Até o início da noite desta quinta-feira (12), e outros oito ministros do STF (Supremo Tribunal Federal) foram favoráveis à prisão de manifestantes. A decisão do Supremo afeta Mato Grosso do Sul e os outros 26 estados brasileiros.

A AGU (Advocacia-Geral da União) fez o pedido de prisão e proibição das manifestações ao STF. A determinação consta na ADPF (Arguição de Descumprimento de Preceito Fundamental) que mantém o afastamento do governador do Distrito Federal, Ibaneis Rocha.

O relator, ministro Alexandre de Moraes, é acompanhado pelos ministros: Roberto Barroso, Edson Fachin, Gilmar Mendes, Cármen Lúcia, Dias Toffoli, Ricardo Lewandowski, Luiz Fux e André Mendonça.

Assim, formam maioria favorável aos pedidos da AGU. Contudo, os ministros ainda podem votar até às 23h59 desta quinta-feira (12).

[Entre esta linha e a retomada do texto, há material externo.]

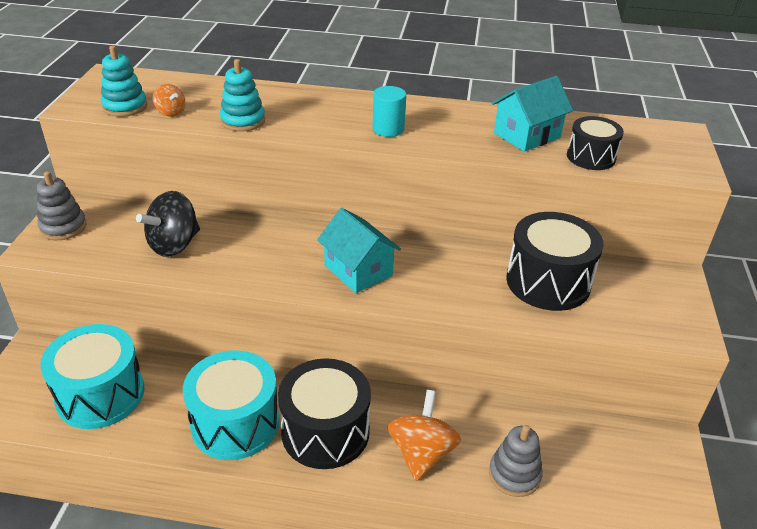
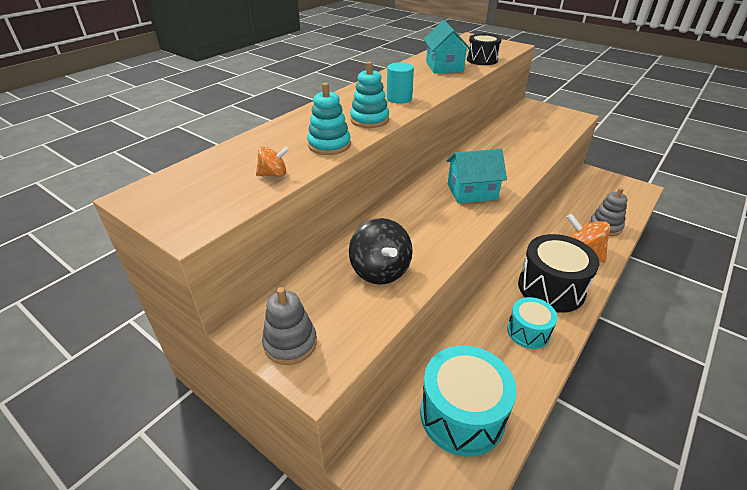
camera: 60 degrees left, 0 degrees up
(125, 106) = (230, 197): turquoise stacking toy -> turquoise stacking toy (369, 120)
(235, 423) = (528, 332): turquoise drum -> turquoise drum, size x0.59
(548, 282) = (518, 136): black drum -> none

Ações contra manifestantes

No voto, o ministro ressalta que as autoridades de segurança pública deverão impedir qualquer tentativa de ocupação ou bloqueio de vias. Então, define de R$ 20 mil por hora para pessoas físicas e R$ 100 mil por hora para pessoas jurídicas flagradas em atos antidemocráticos.

Além disso, poderão ser multadas pessoas que incitarem esses atos em ou financiarem de alguma forma. Poderão ser presos em flagrantes os manifestantes que bloquearem as vias.

Por fim, haverá a identificação de todo veículo que participar de atos antidemocráticos. Sendo que haverá qualificação dos proprietários e indisponibilidade dos veículos.